I don't give a flying fuck if half the lampworkers in the world want to use Devardi. I have not made a single negative comment about the glass or the people selling it in this thread - my only comments have been related to a completely asinine assertion that overheating the glass in the flame causes cracking. It's real convenient to be able to blame something that no one can prove every time someone posts about their beads cracking.

If you really expect people to believe that BS, you should be able to supply the temp at which this happens. Since you seem to believe that the information on the Devardi site is coming from a glass chemist, surely this brilliant person would be able to provide that info, huh?

I won't hold my breath waiting.
From Bullseye's site:

"Certain glasses – reds, yellows and oranges in particular – have a tendency to shift their internal chemistry when fired for extended times, more than once, or to temperatures higher than a typical full fuse (1450 – 1500F). They may, under these conditions, become incompatible. With these glasses, the test is therefore performed (on the same chip) three times."

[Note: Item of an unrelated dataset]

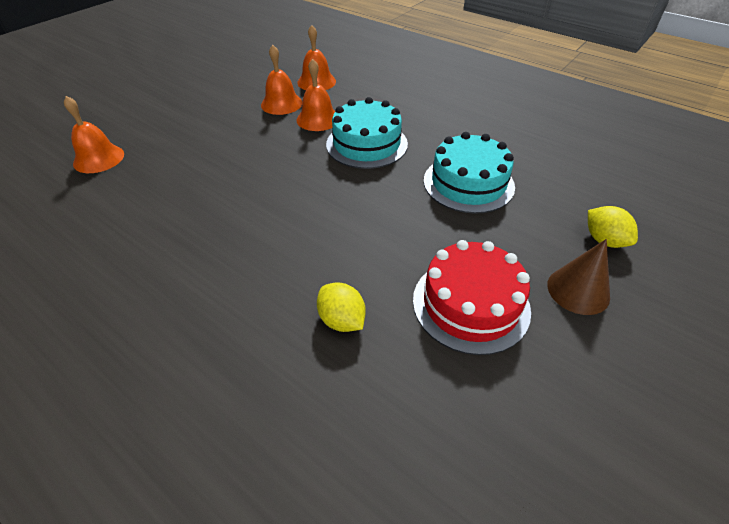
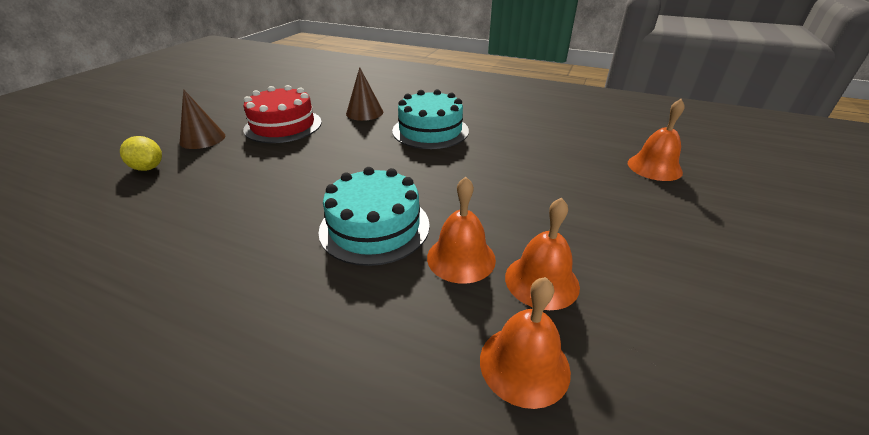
camera: 165 degrees right, 10 degrees down
(342, 320) = (364, 112): yellow lemon -> brown cone
(468, 183) = (252, 197): turquoise cake -> turquoise cake (430, 131)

http://www.bullseyeglass.com/weblog/...se-of-the-fun/

I'd think we could use the temperature range as a cause for incompatibility, since they do. It's my understanding that flowing glass is in that range.

I'm not saying I go for the cool glass working prevents cracking theory, as I haven't experienced it, but if BE says it, doesn't it make it a possibility?

And they say over and over again that COE and compatibility aren't as simple as matching the numbers.